Murray targets Fed Cup promotion
Judy Murray has set Great Britain the target of securing promotion into the World Group of the Fed Cup in 2012.
Great Britain are currently in the Europe/Africa Zone Group I, but with a team boasting three players in the top 100, Murray believes Britain should be looking to the elite level of international competition.
Murray, who was recently named as Nigel Sears' replacement as British captain, will lead the team for the first time in February, when she takes her team to Israel, where Britain will be among 15 sides bidding for one of two available places in the second tier of the World Group.
With Elena Baltacha, Anne Keothavong and teenagers Heather Watson and Laura Robson at her disposal, Murray has set her sights on securing promotion at the first attempt, although she admits it will not be easy.

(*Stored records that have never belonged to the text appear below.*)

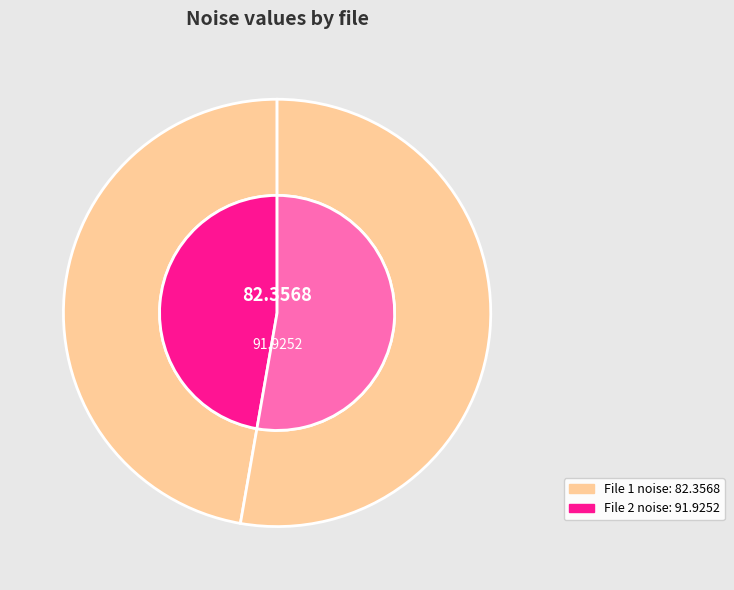

Count the number of slices in the pie.

2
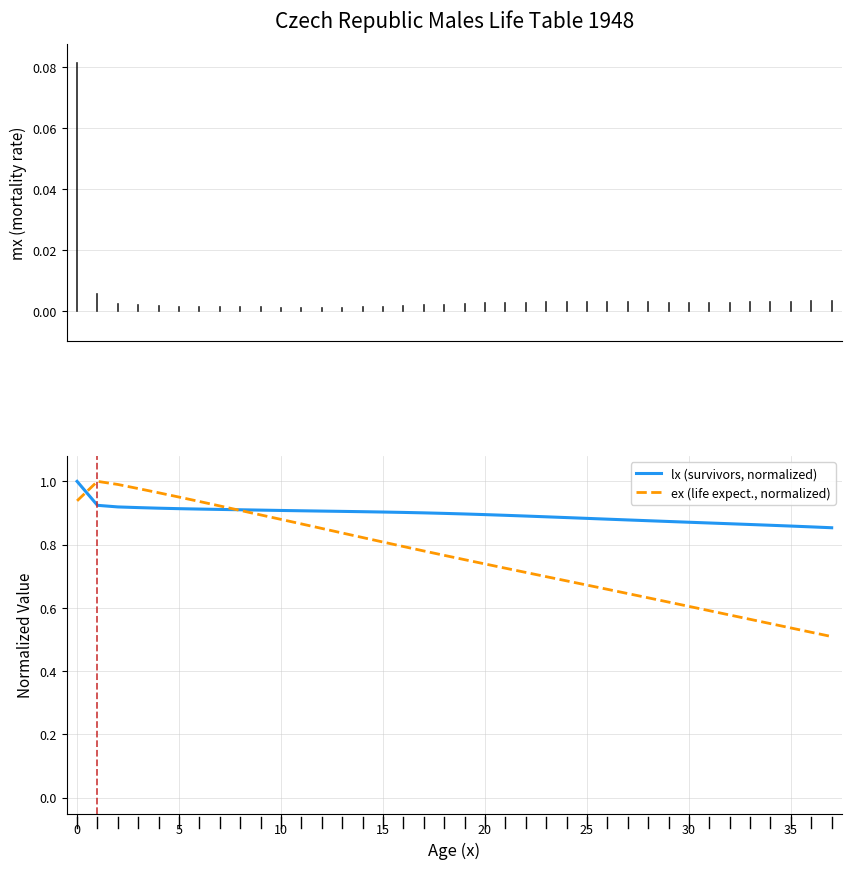

Which series has the largest range (max minus min)?

ex (life expect., normalized)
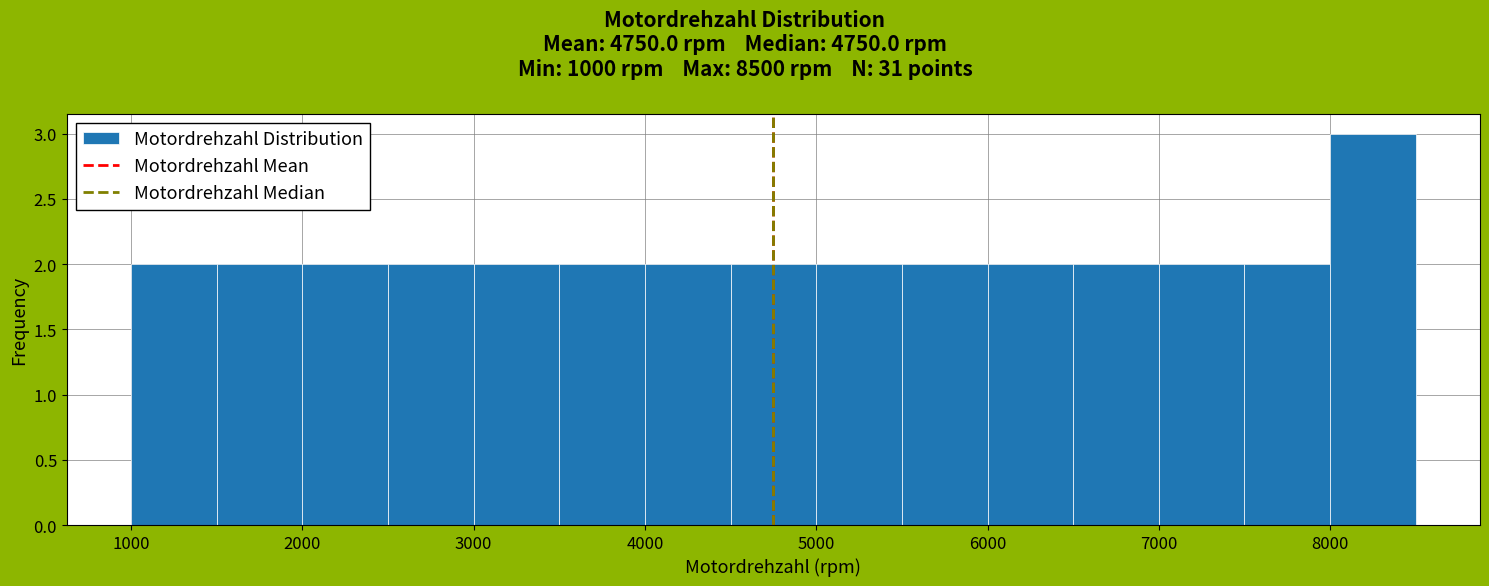

What is the height of the bar covering 7000 to 7500 on the x-axis? The values are not printed on the chart, so give them approximately, as read against the axis.

2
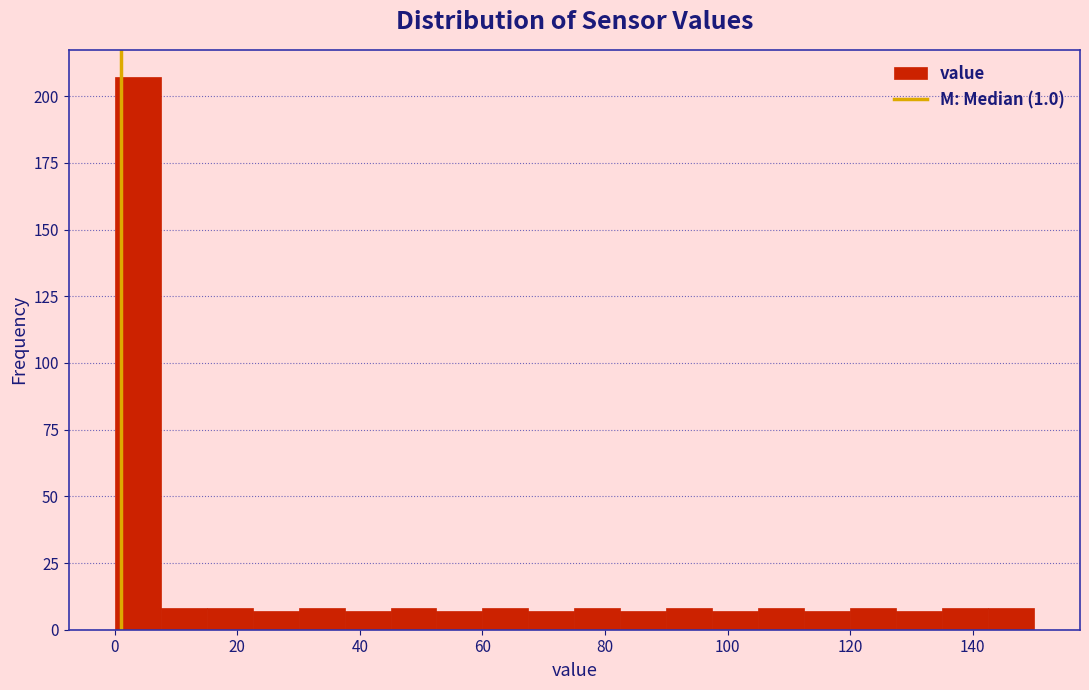

Around what value on the x-axis is the tallest bar? Give the approximate position of its centre, as read against the axis.

4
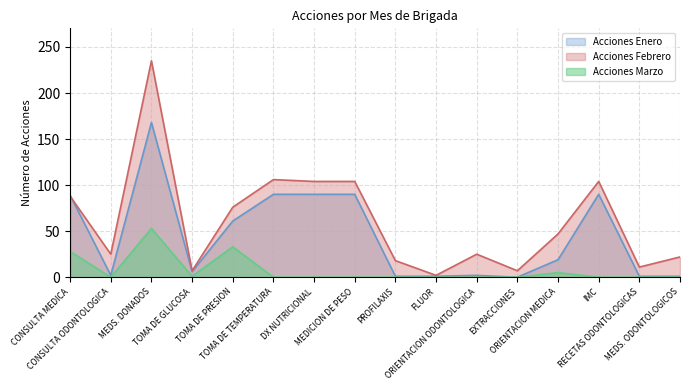

True or false: Acciones Marzo and Acciones Febrero intersect in this chart.

False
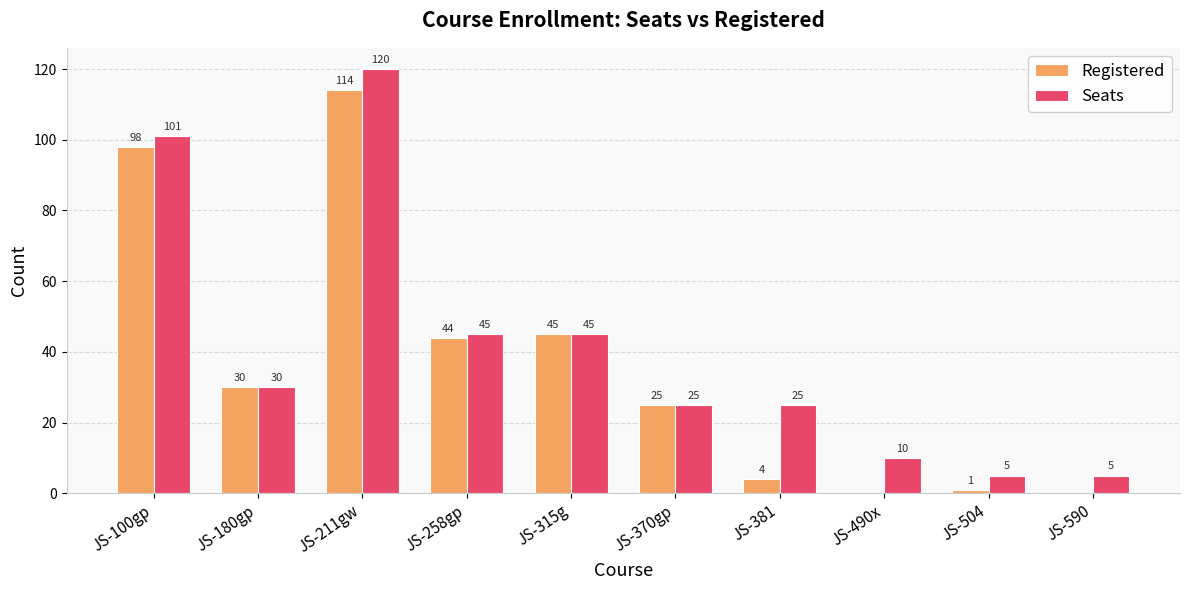

What is the total value across all series at JS-211gw?

234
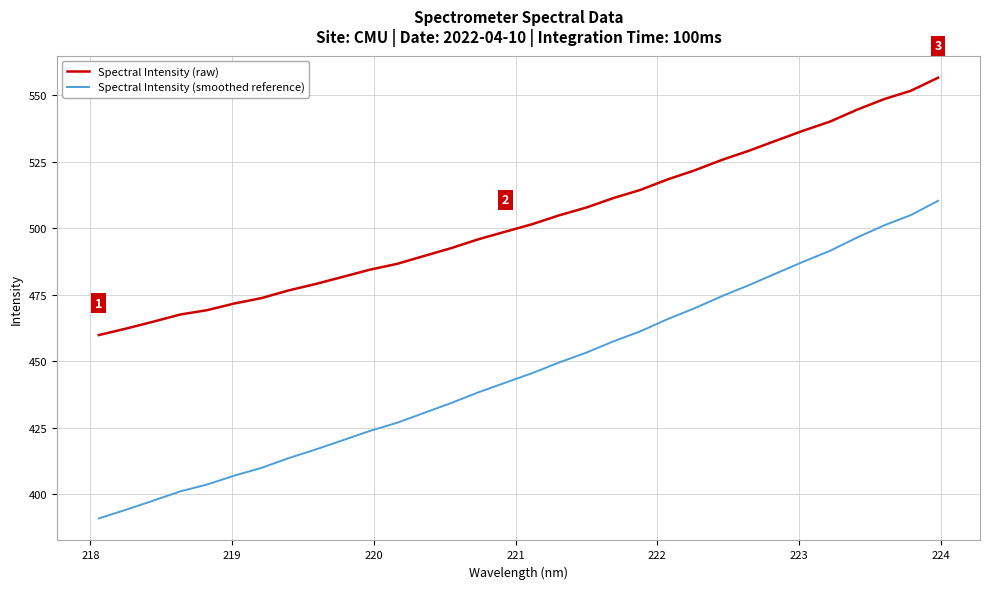

What is the lowest value of the Spectral Intensity (raw) series?

459.8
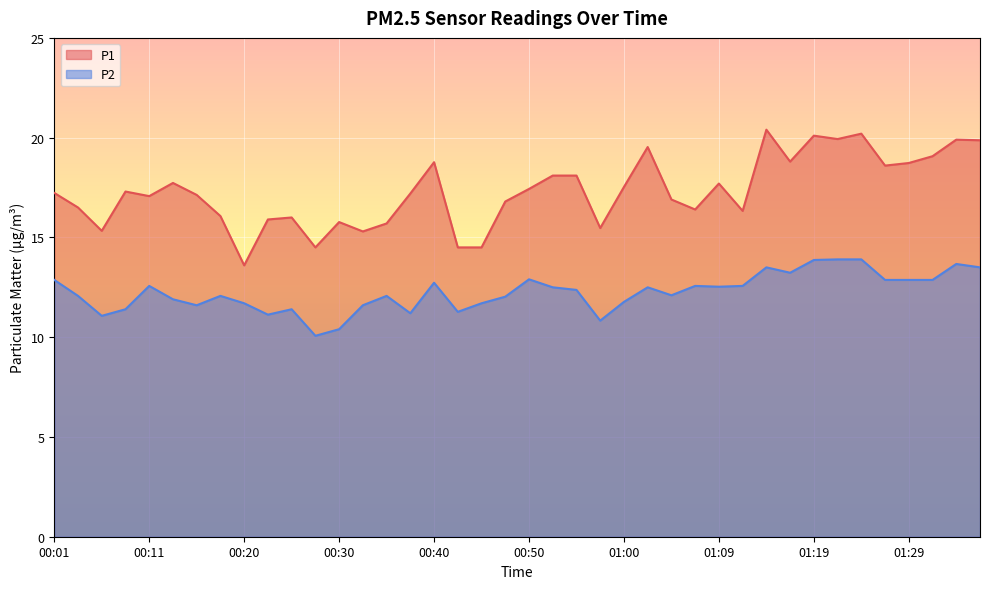

Reading left to right, list all the values displayed in this chart.

P1: 00:01=17.2	00:03=16.5	00:06=15.3	00:08=17.3	00:11=17.1	00:13=17.7	00:16=17.1	00:18=16.1	00:20=13.6	00:23=15.9	00:25=16.0	00:28=14.5	00:30=15.8	00:33=15.3	00:35=15.7	00:37=17.2	00:40=18.8	00:42=14.5	00:45=14.5	00:47=16.8	00:50=17.4	00:52=18.1	00:55=18.1	00:57=15.5	01:00=17.5	01:02=19.5	01:04=16.9	01:07=16.4	01:09=17.7	01:12=16.3	01:14=20.4	01:17=18.8	01:19=20.1	01:22=19.9	01:24=20.2	01:27=18.6	01:29=18.7	01:32=19.1	01:34=19.9	01:37=19.9
P2: 00:01=12.9	00:03=12.1	00:06=11.1	00:08=11.4	00:11=12.6	00:13=11.9	00:16=11.6	00:18=12.1	00:20=11.7	00:23=11.1	00:25=11.4	00:28=10.1	00:30=10.4	00:33=11.6	00:35=12.1	00:37=11.2	00:40=12.7	00:42=11.3	00:45=11.7	00:47=12.0	00:50=12.9	00:52=12.5	00:55=12.4	00:57=10.8	01:00=11.8	01:02=12.5	01:04=12.1	01:07=12.6	01:09=12.5	01:12=12.6	01:14=13.5	01:17=13.2	01:19=13.9	01:22=13.9	01:24=13.9	01:27=12.9	01:29=12.9	01:32=12.9	01:34=13.7	01:37=13.5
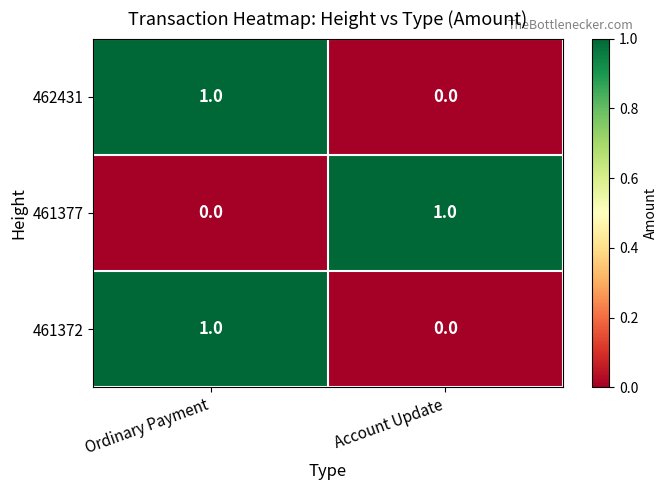

At which category is the sum across all series the highest?

Ordinary Payment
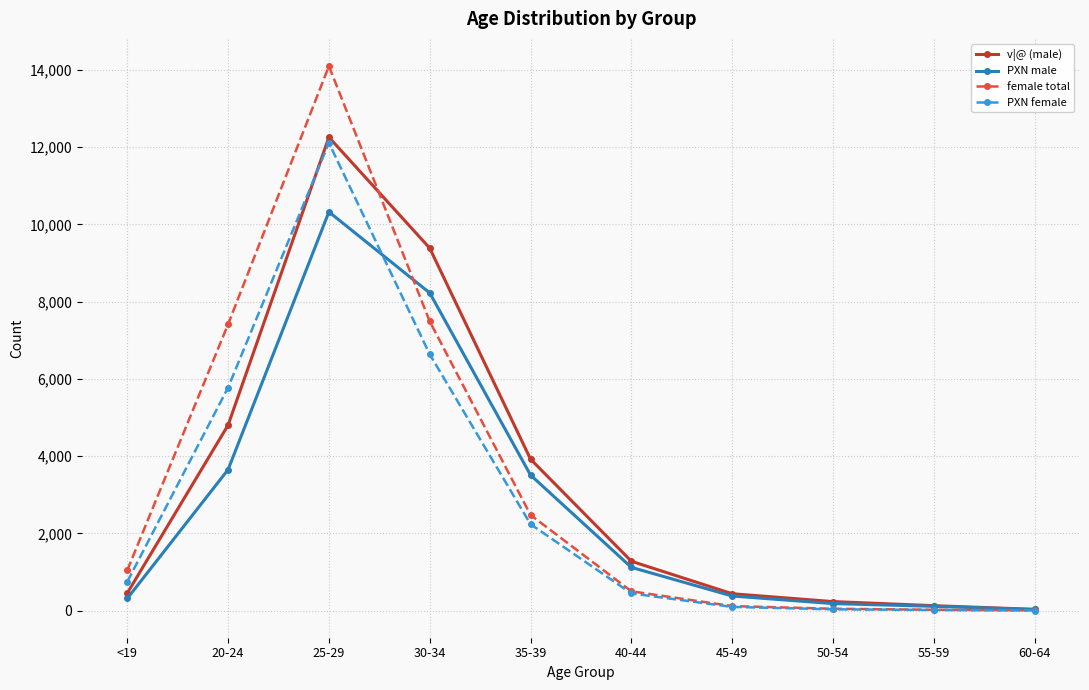

What is the difference between the PXN male values at 20-24 and 25-29?

6672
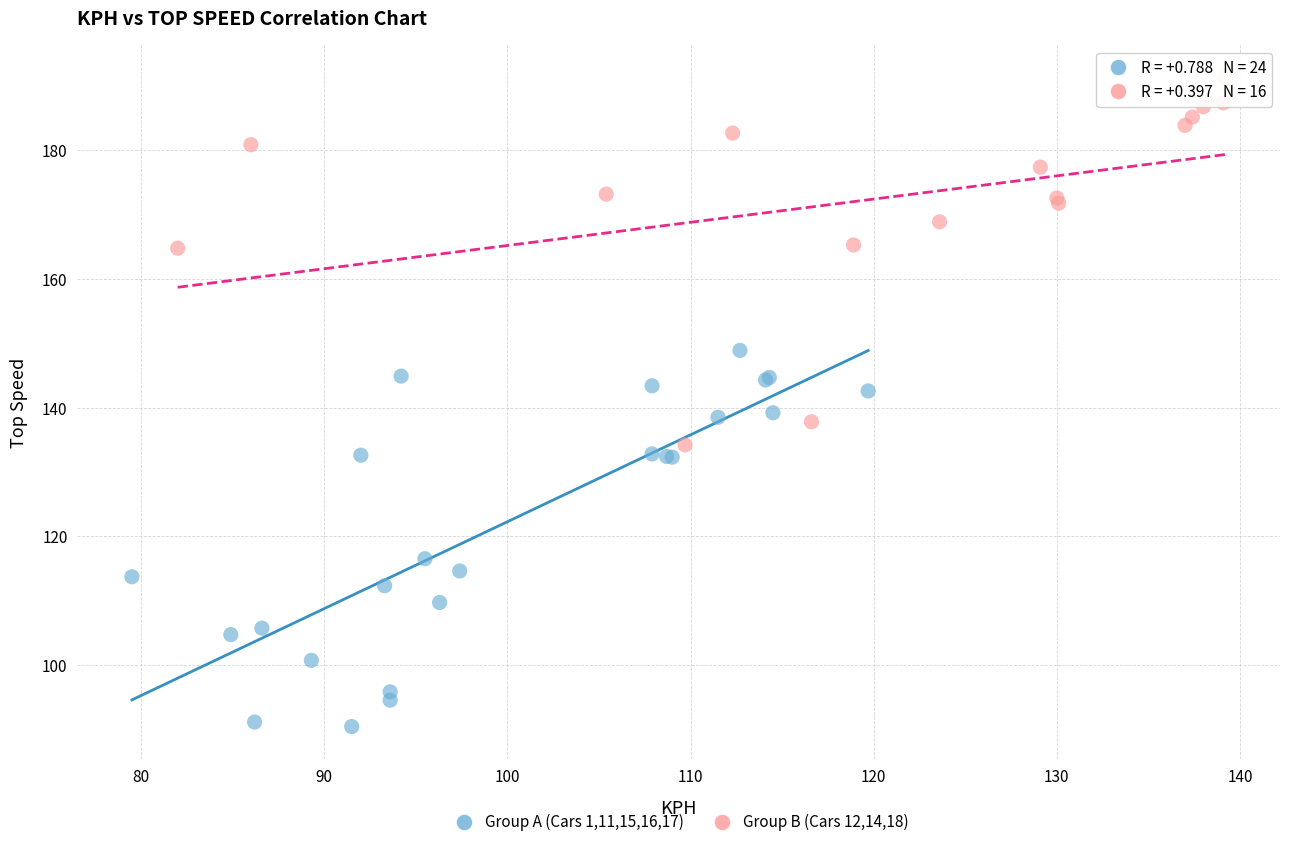

Which series has the widest spread of Y values?

Group A (Cars 1,11,15,16,17)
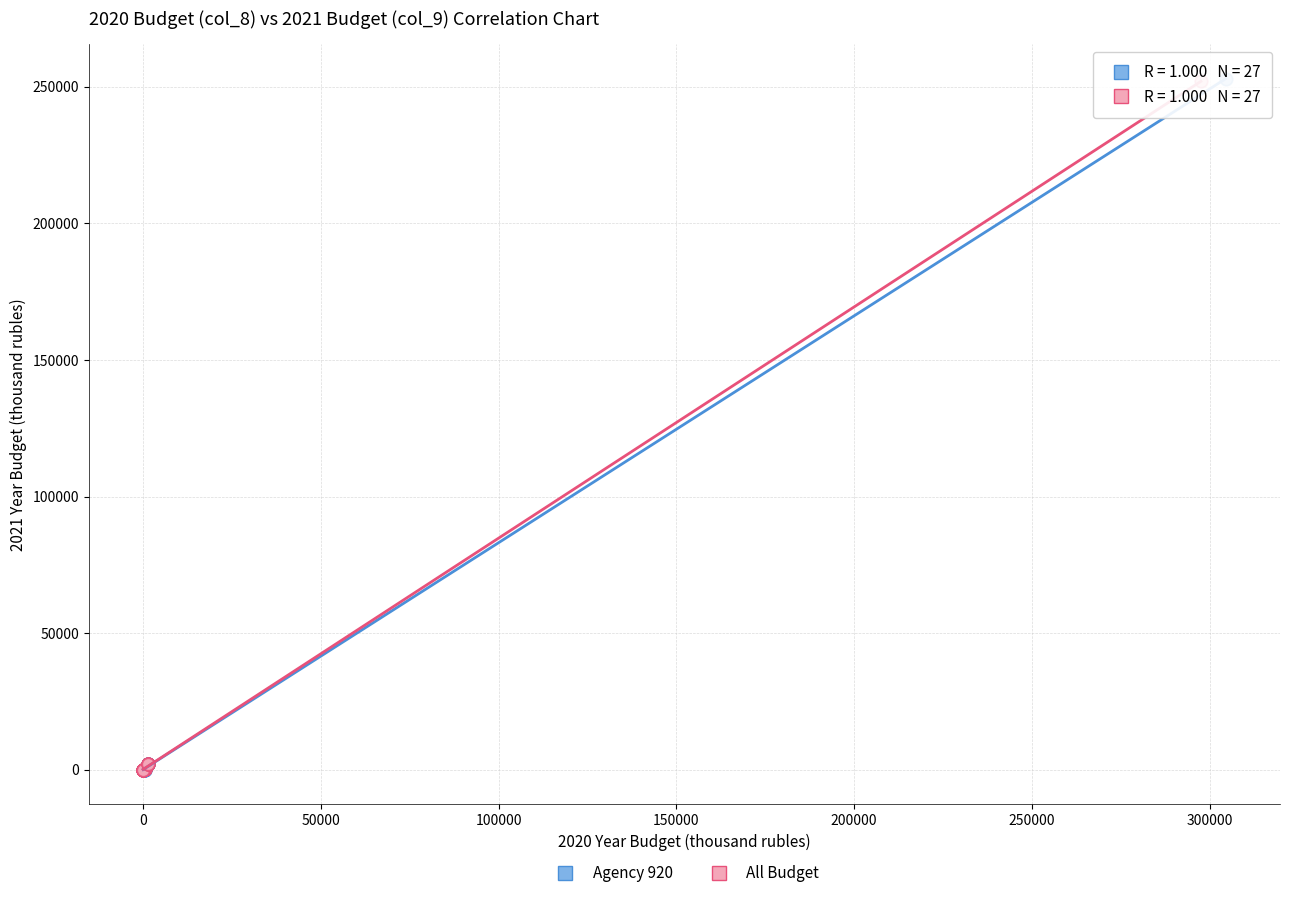

What are all the series names shown in the legend?

Agency 920, All Budget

"It is very difficult because there's 15 teams in the group and only two will go through," Murray said as she was unveiled at the National Tennis Centre in Roehampton. "You have to win three matches to get out of your group, and then you need to win another one in the play-off, and there are some very strong teams in there.
"On rankings at the moment GB are the fifth highest-ranked team. I think the team to avoid would be Poland, who have a top-10 player in Agnieszka Radwanska and a specialist doubles team, but I think anybody else who's out there, if our girls are playing well and we have a favourable draw, then I really think anything's possible."
Murray's role as Fed Cup captain will see her link up with son Andy's former coach Leon Smith who is captain of the British Davis Cup side as well as head of men's and women's tennis at the Lawn Tennis Association.
As well as captaining the Fed Cup team, Murray will also work with Britain's leading junior girls and is excited to get stuck into her new role.
"Leon contacted me a few weeks ago to say he was taking over the women's side and asked if I would be interested in a role, in particular with the Fed Cup, which of course for me would be a massive honour to be able to lead out your country," Murray said. "I was getting to the stage where I was ready for a new challenge.
"I had to think about it a bit because it's a question of freeing up enough time to be able to do it well. You would never want to take on something like this and then find you didn't have the time to devote to it. Anything I take on is to put my heart and soul into it and really try to make it work.
"I'm really excited to get started. I love coaching. It doesn't matter whether it's eight-year-old beginners or whether it's working on the court with Jamie or Andy."